• [Given data]
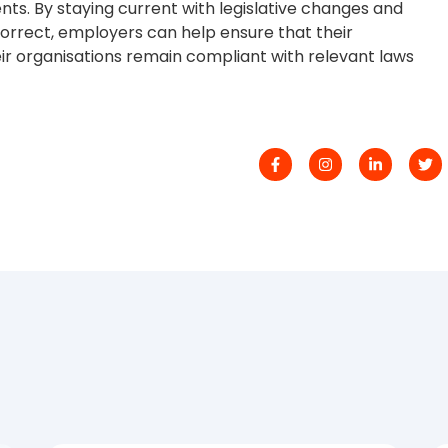
s. By staying current with legislative changes and
 correct, employers can help ensure that their
ir organisations remain compliant with relevant laws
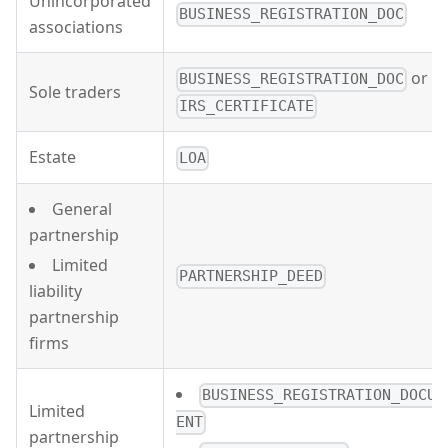
Unincorporated
BUSINESS_REGISTRATION_DOC
associations
or
BUSINESS_REGISTRATION_DOC
Sole traders
IRS_CERTIFICATE
Estate
LOA
General
partnership
Limited
PARTNERSHIP_DEED
liability
partnership
firms
BUSINESS_REGISTRATION_DOCUM
Limited
ENT
partnership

• [Assigned task]
Copy out every line of the material above that contains the string "with".

• [Reply]
s. By staying current with legislative changes and
ir organisations remain compliant with relevant laws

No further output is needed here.